La richiesta della pena di morte

A Kinshasa, capitale della Rdc, è stata chiesta la pena di morte contro i sei uomini processati da un tribunale militare. All'interno del Paese una decisione del genere è spesso richiesta e comminata in casi di sicurezza nazionale, anche se non viene applicata da 20 anni ed è sistematicamente trasformata in ergastolo. In altre parole, nella Repubblica democratica del Congo c'è una moratoria di fatto sulle condanne capitali, che vengono comminate ma non eseguite.

Ricordiamo che, lo scorso primo marzo, la fase finale del processo era stato rinviato di una settimana. Il motivo: non c'erano gli avvocati della difesa che avrebbero dovuto fare l'arringa finale, assenti probabilmente perché non pagati da mesi.

In ogni caso, il procuratore militare Bamusamba Kabamba ha chiesto la pena di morte per gli uomini sotto processo. "Le vittime sono state rapite, trascinate in profondità nella foresta prima di essere giustiziate", ha affermato il procuratore militare nella sua requisitoria davanti al tribunale militare della guarnigione di Kinshasa-Gombe, situato all'interno della prigione militare di Ndolo.

Cinque dei sei imputati sono attualmente detenuti, mentre un sesto è latitante ed è processato in contumacia. Tutti e sei sono accusati di "omicidio, associazione a delinquere, detenzione illegale di armi e munizioni da guerra". Durante le udienze, l'accusa ha presentato gli imputati come membri di una "banda criminale", che inizialmente non intendevano uccidere l'ambasciatore, ma rapirlo e chiedere un milione di dollari per il suo rilascio. Gli imputati presenti, arrestati nel gennaio 2022, hanno negato i fatti durante tutto il processo. Sabato sono previste le arringhe della difesa e poi sarà emessa la sentenza.

I tre filoni di indagini

Sulla vicenda ci sono tre filoni di indagini. La procura di Roma, lo scorso novembre, ha chiesto il rinvio a giudizio dei due funzionari del Pam Rocco Leone e Mansour Rwagaza, entrambi indagati per omesse cautele. Il focus della loro indagine è stato puntato sulle falle nella sicurezza per il trasferimento dell'ambasciatore e del carabiniere di scorta da Goma a Rutshuru.

Troviamo poi il filone d'indagine portato avanti dalla procura congolese, come descritto, e una del servizio di sicurezza dell’Onu per accertare le responsabilità dei dipendenti del Pam. C'è da capire tuttavia se l’Onu invocherà per i suoi due dipendenti l’immunità diplomatica o permetterà lo svolgimento del processo.

Giustizia per Attanasio

Nei giorni scorsi il vicepresidente del Consiglio e ministro degli Esteri, Antonio Tajani, aveva chiesto ufficialmente al segretario generale delle Nazioni Unite, Antonio Guterres, di togliere l'immunità per le persone che sarebbero state oggetto del processo sul caso Attanasio.

Intervenuto alla commemorazione alla Camera dei deputati del secondo anniversario della morte del diplomatico, le parole di Tajani erano state emblematiche: "Ribadiamo l'impegno per assicurare giustizia e onorare la memoria dei caduti. Qualche giorno fa, incontrando il Segretario generale delle Nazioni unite, ho chiesto di togliere l'immunità per le persone che potrebbero essere oggetto del processo perchè in qualche modo coinvolti in quella vicenda".
......
**LAVORO RICHIESTO**
Elenca tutte le persone indicate per nome nell'articolo sul caso Attanasio. Le righe che seguono non sono necessarie.

**RIGHE ARCHIVIATE**
......
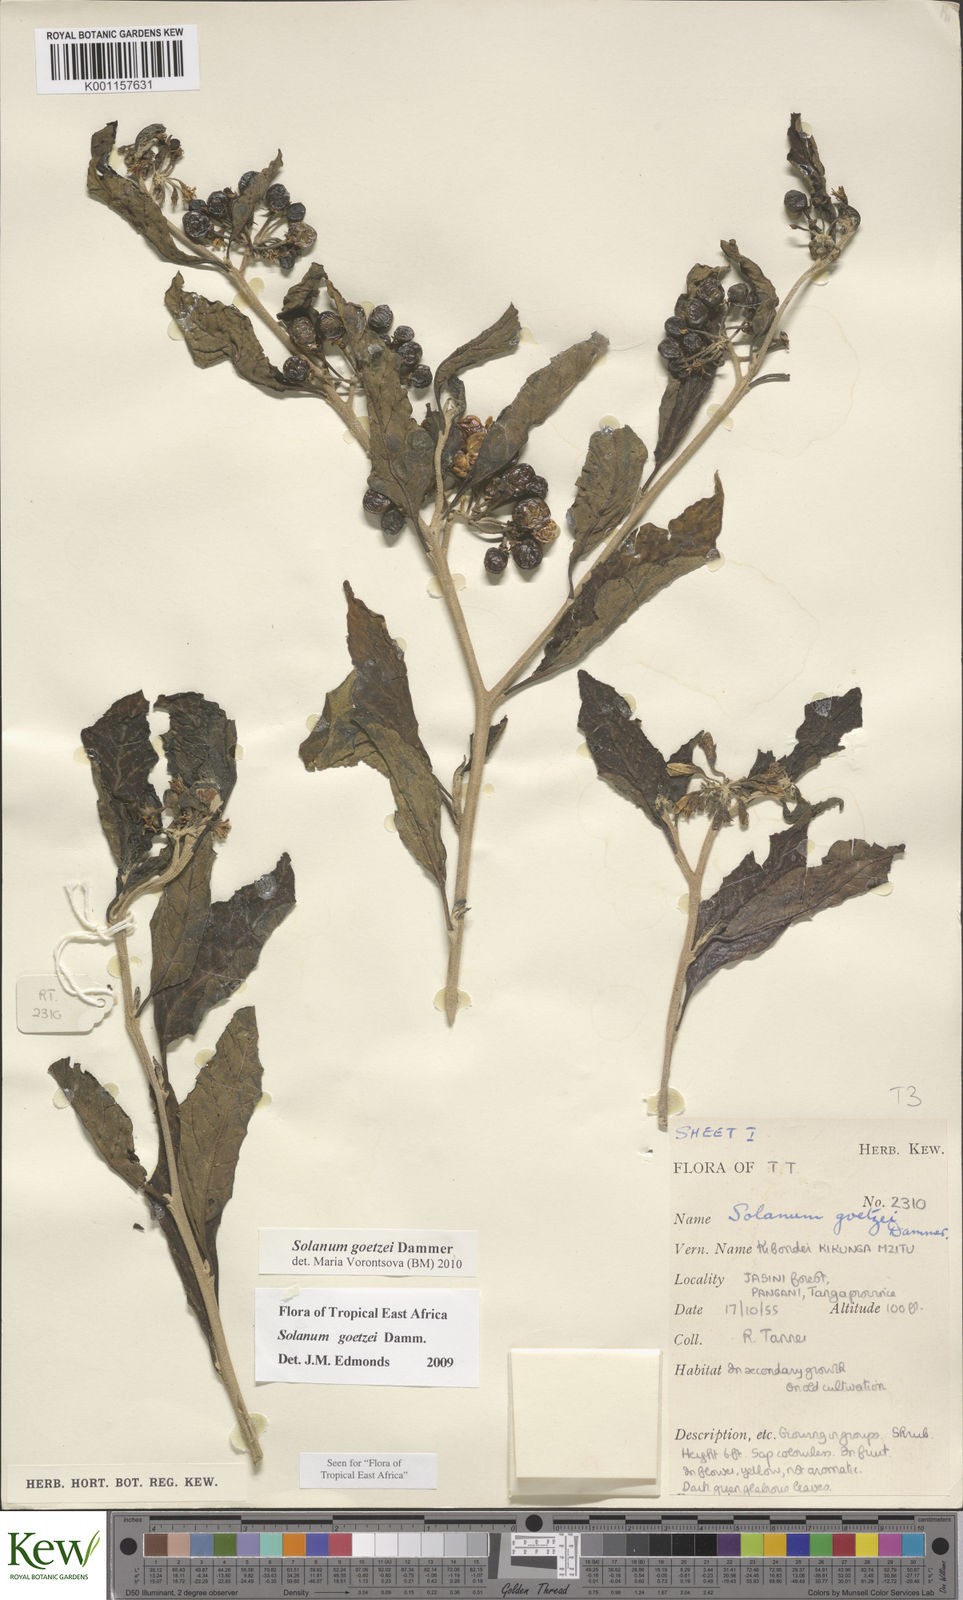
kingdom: Plantae
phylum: Tracheophyta
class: Magnoliopsida
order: Solanales
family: Solanaceae
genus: Solanum
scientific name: Solanum goetzei
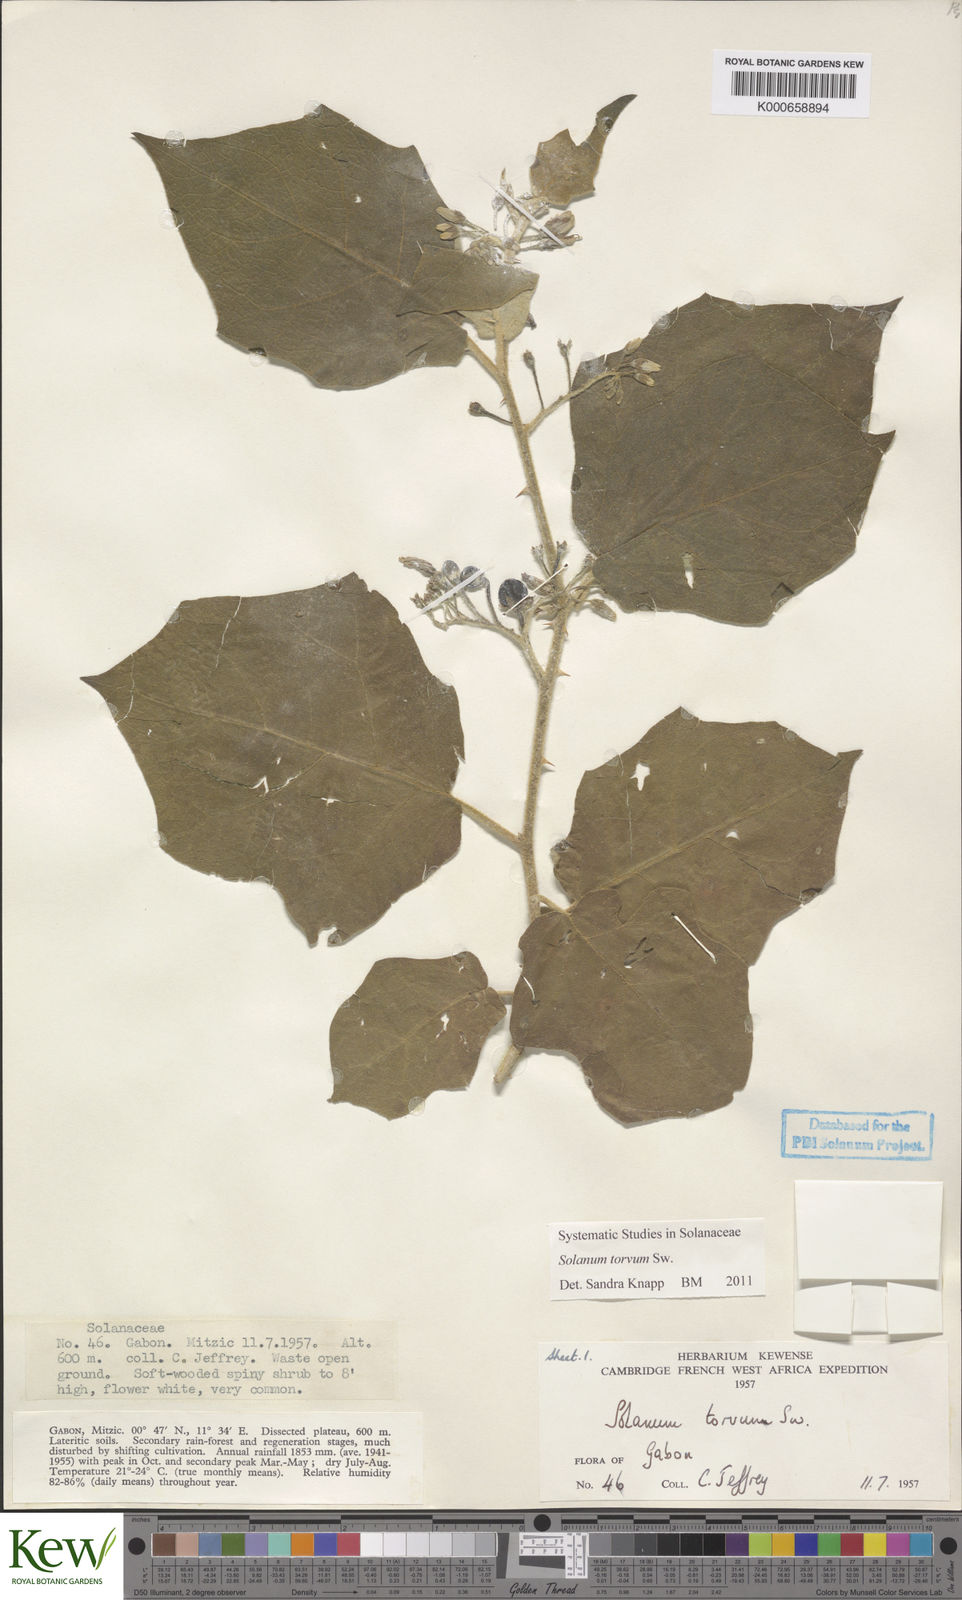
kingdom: Plantae
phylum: Tracheophyta
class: Magnoliopsida
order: Solanales
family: Solanaceae
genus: Solanum
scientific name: Solanum torvum
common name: Turkey berry
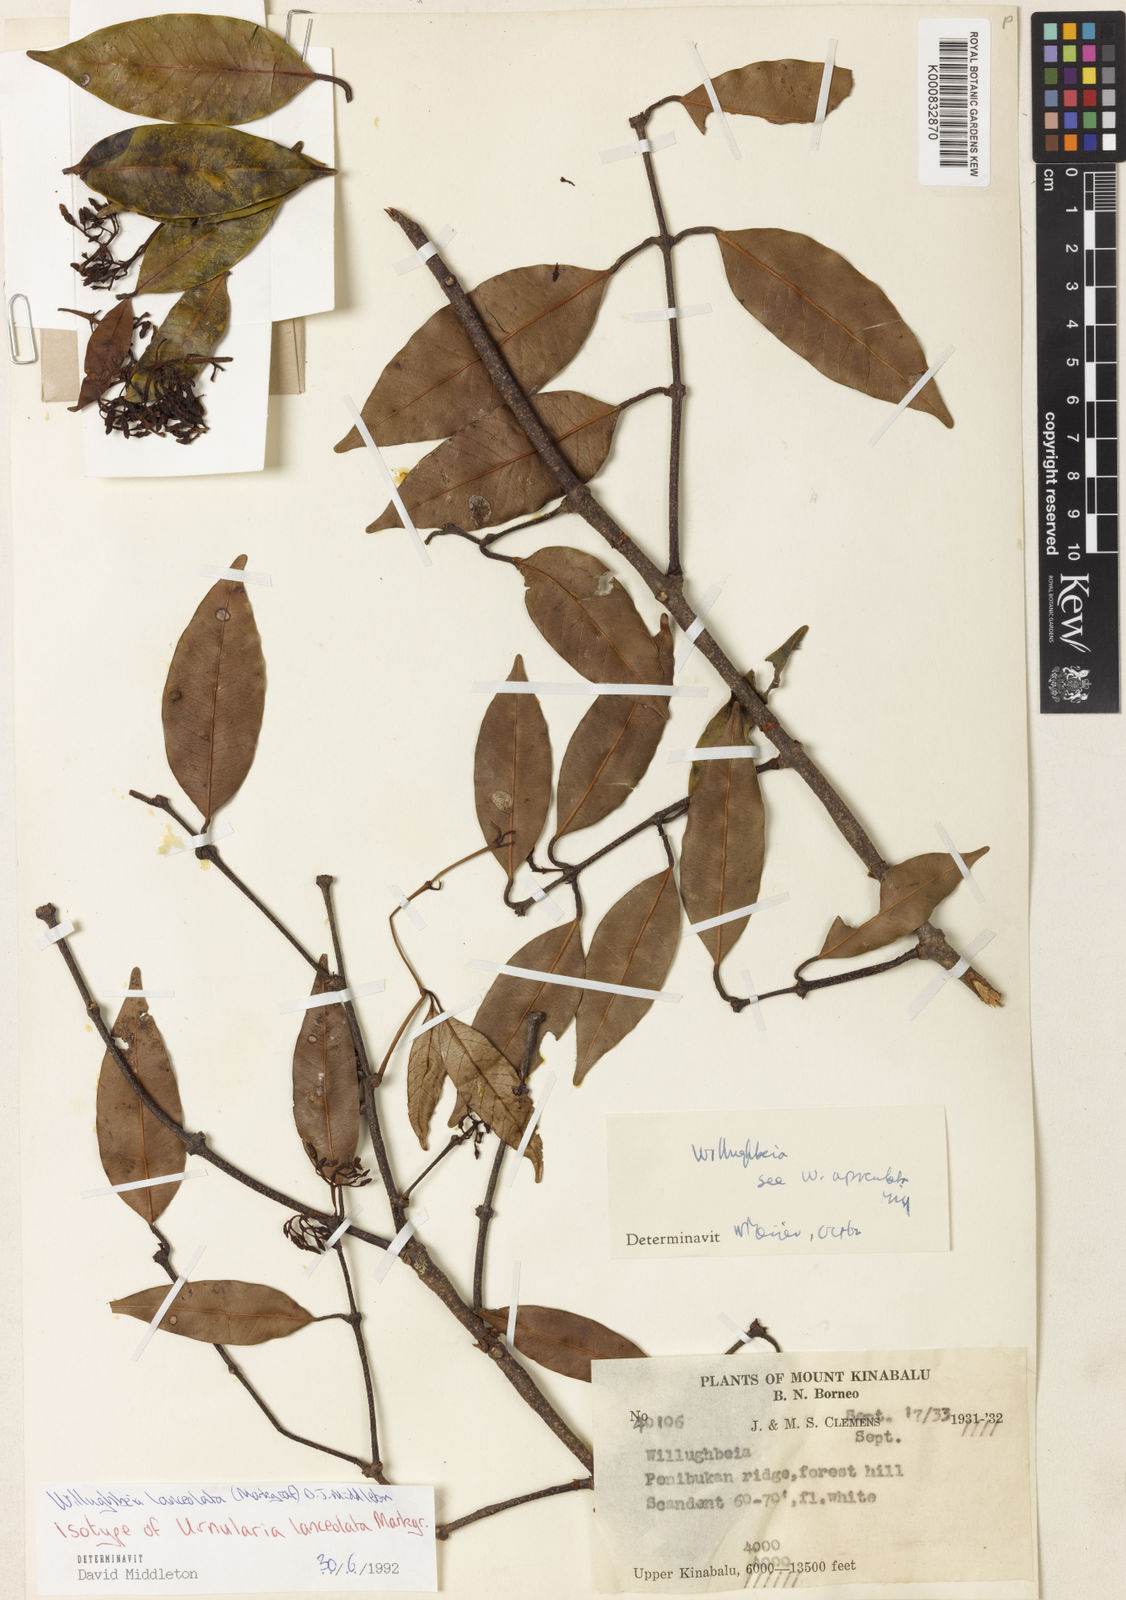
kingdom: Plantae
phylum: Tracheophyta
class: Magnoliopsida
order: Gentianales
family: Apocynaceae
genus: Willughbeia
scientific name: Willughbeia lanceolata
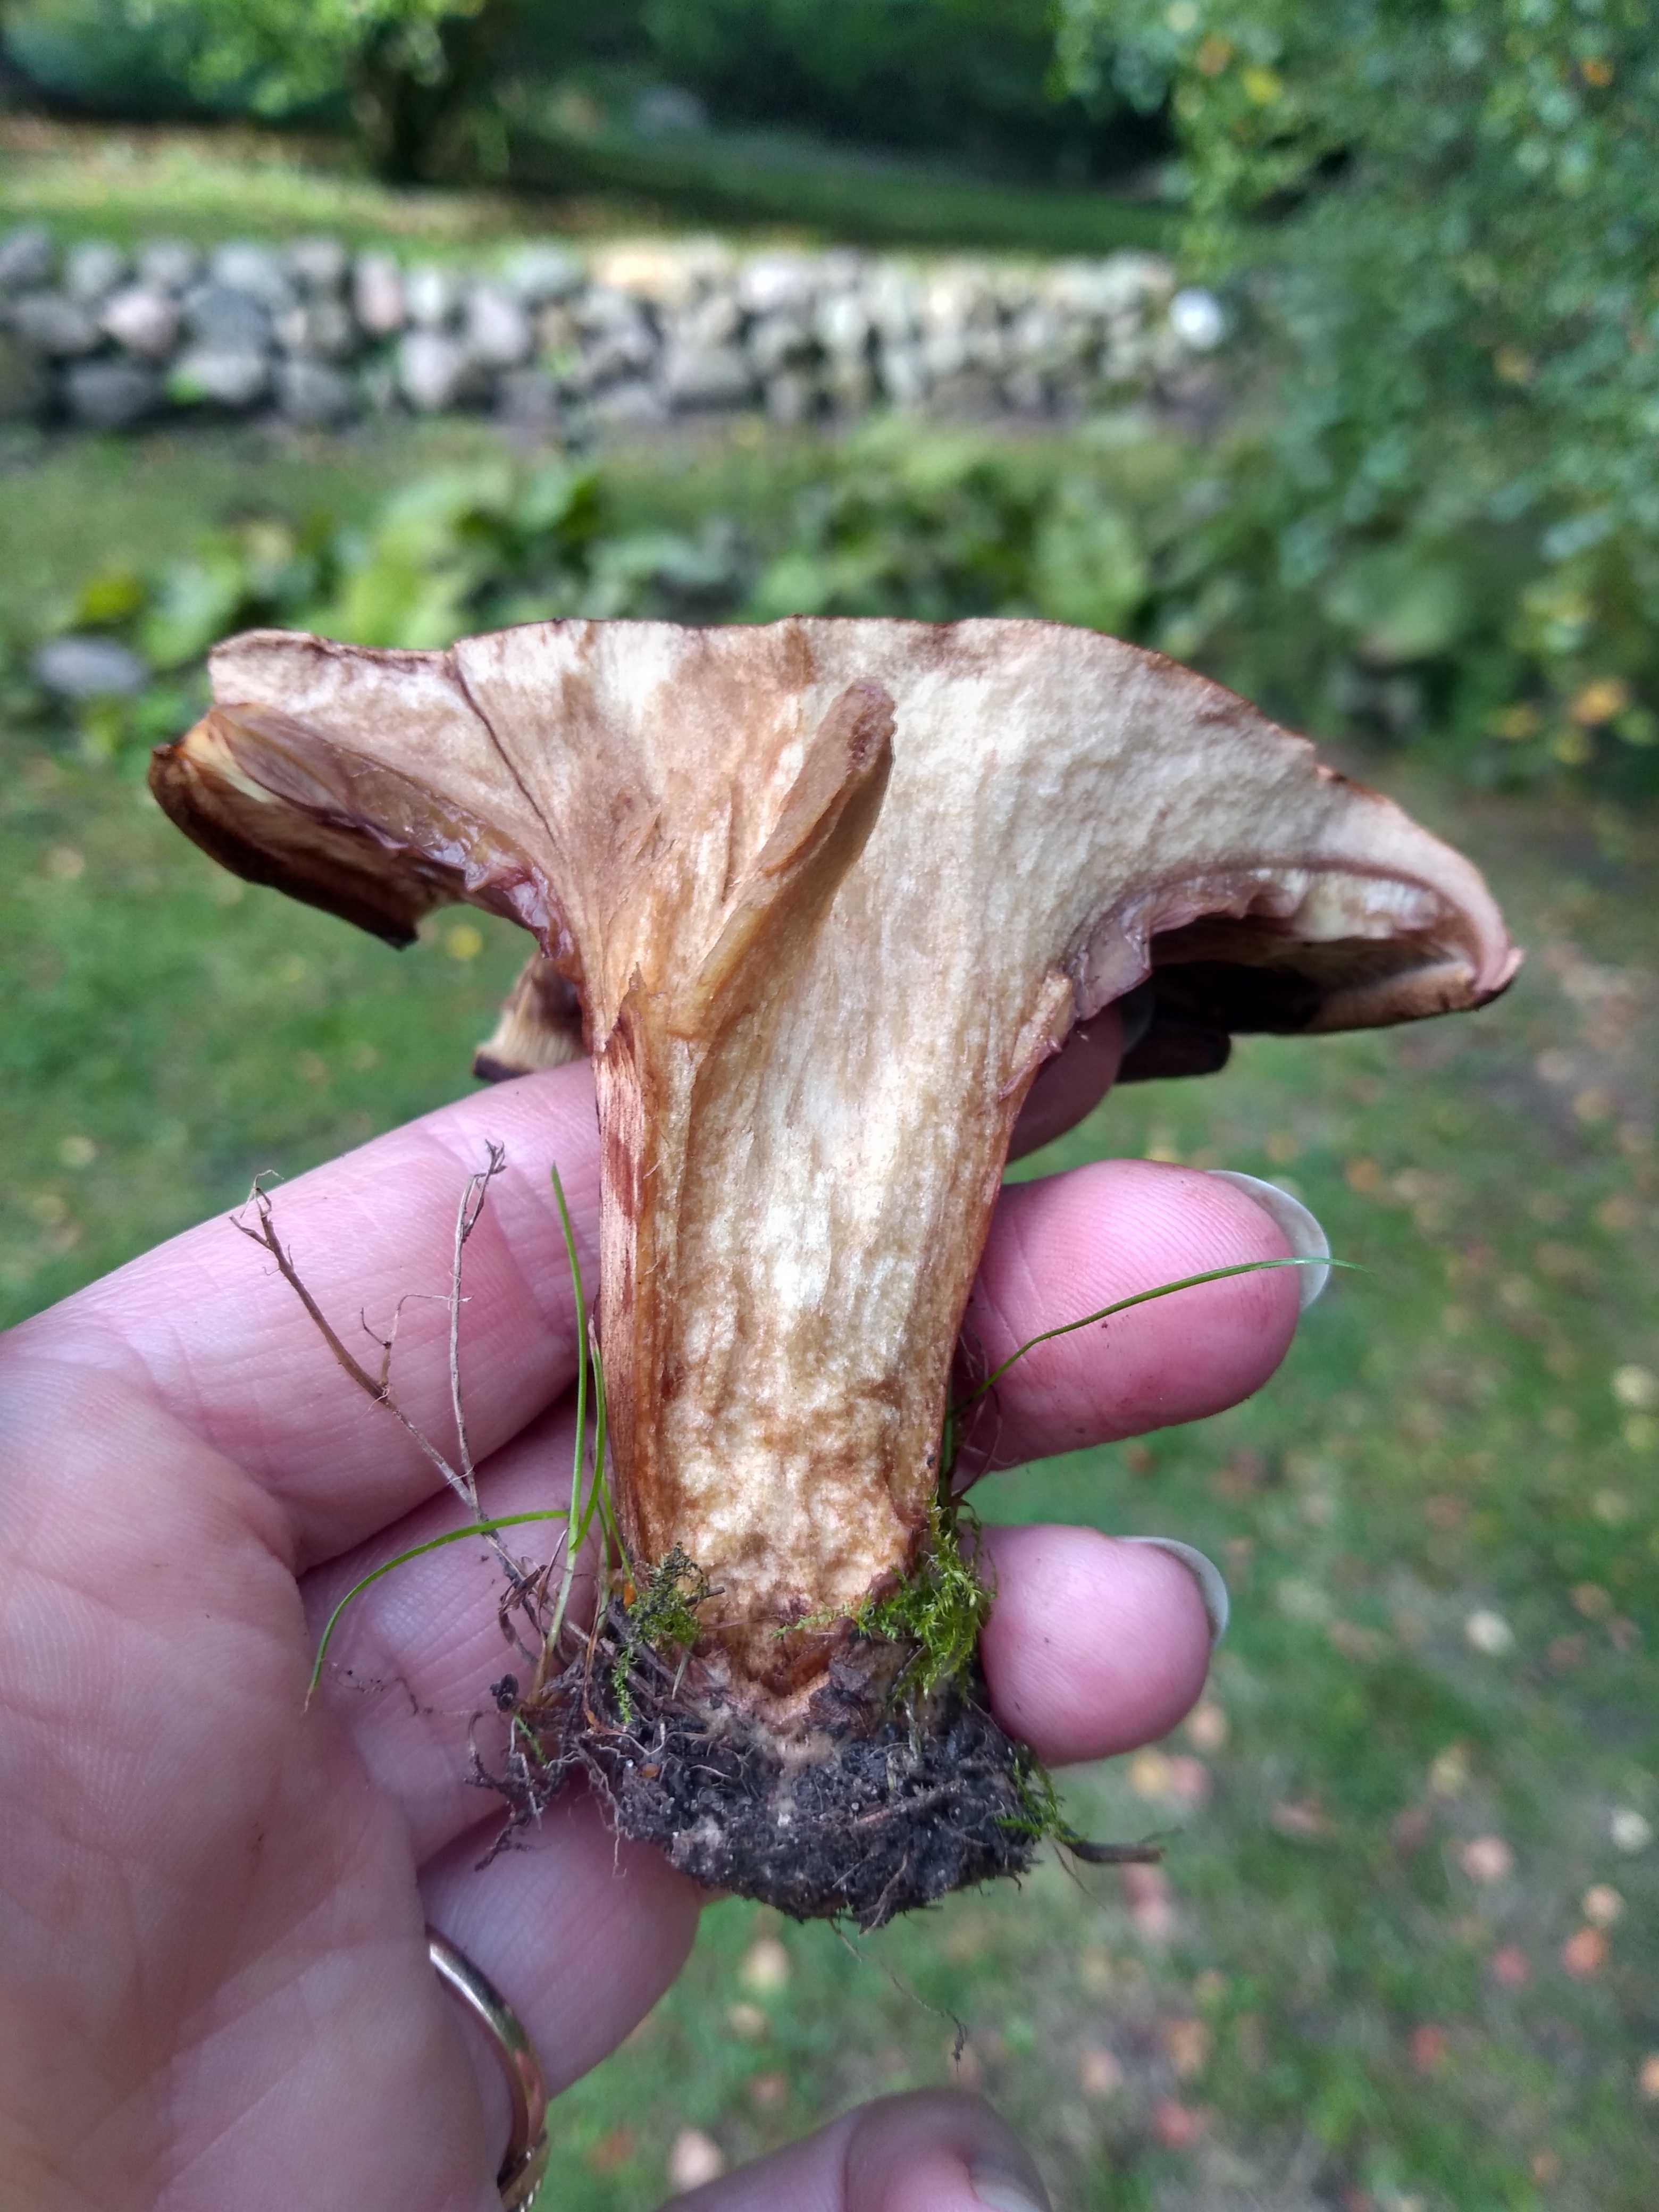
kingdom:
......
**SOLUZIONE PROPOSTA**
Bamusamba Kabamba
Rocco Leone
Mansour Rwagaza
Antonio Tajani
Antonio Guterres
Attanasio